Aim of the task:
In the records below, find the line with "write-up has to come some form of", then retype it and every following line exactly, stopping after the line with "Unlocking your Samsung". Leave the pictures out.

Available data:
######

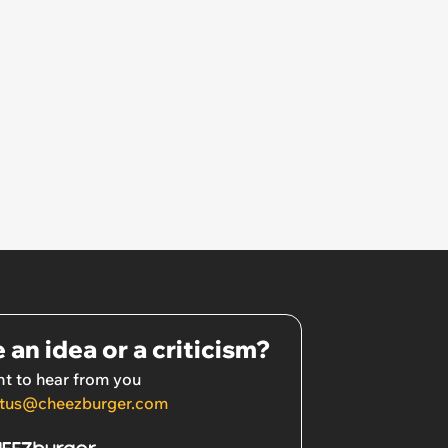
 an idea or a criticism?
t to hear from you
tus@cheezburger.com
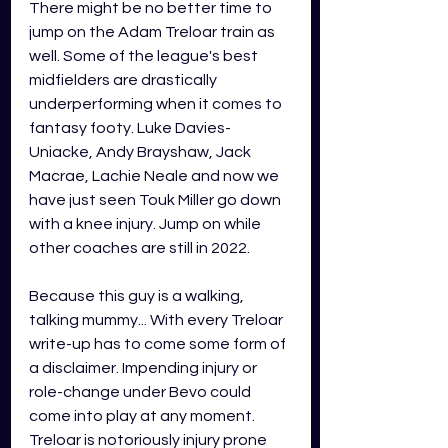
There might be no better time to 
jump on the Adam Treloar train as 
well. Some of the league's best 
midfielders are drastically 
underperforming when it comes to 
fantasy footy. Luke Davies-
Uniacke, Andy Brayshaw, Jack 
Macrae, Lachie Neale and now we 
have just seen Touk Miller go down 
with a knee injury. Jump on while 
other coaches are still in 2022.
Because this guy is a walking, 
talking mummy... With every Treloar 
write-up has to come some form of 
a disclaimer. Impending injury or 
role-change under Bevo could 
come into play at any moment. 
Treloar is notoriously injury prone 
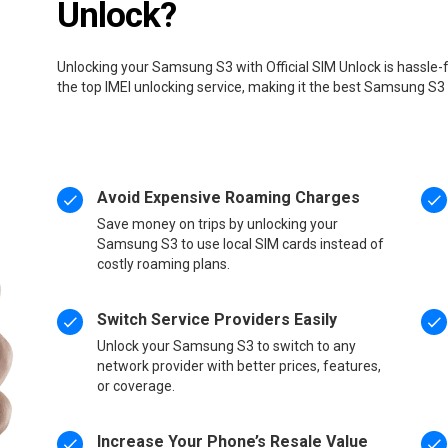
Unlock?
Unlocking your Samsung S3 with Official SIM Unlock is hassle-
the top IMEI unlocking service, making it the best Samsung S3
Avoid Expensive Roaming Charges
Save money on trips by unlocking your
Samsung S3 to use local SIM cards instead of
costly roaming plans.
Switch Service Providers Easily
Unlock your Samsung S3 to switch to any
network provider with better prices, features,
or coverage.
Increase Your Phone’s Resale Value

######

Answer section:
write-up has to come some form of 
a disclaimer. Impending injury or 
role-change under Bevo could 
come into play at any moment. 
Treloar is notoriously injury prone 
Unlock?
Unlocking your Samsung S3 with Official SIM Unlock is hassle-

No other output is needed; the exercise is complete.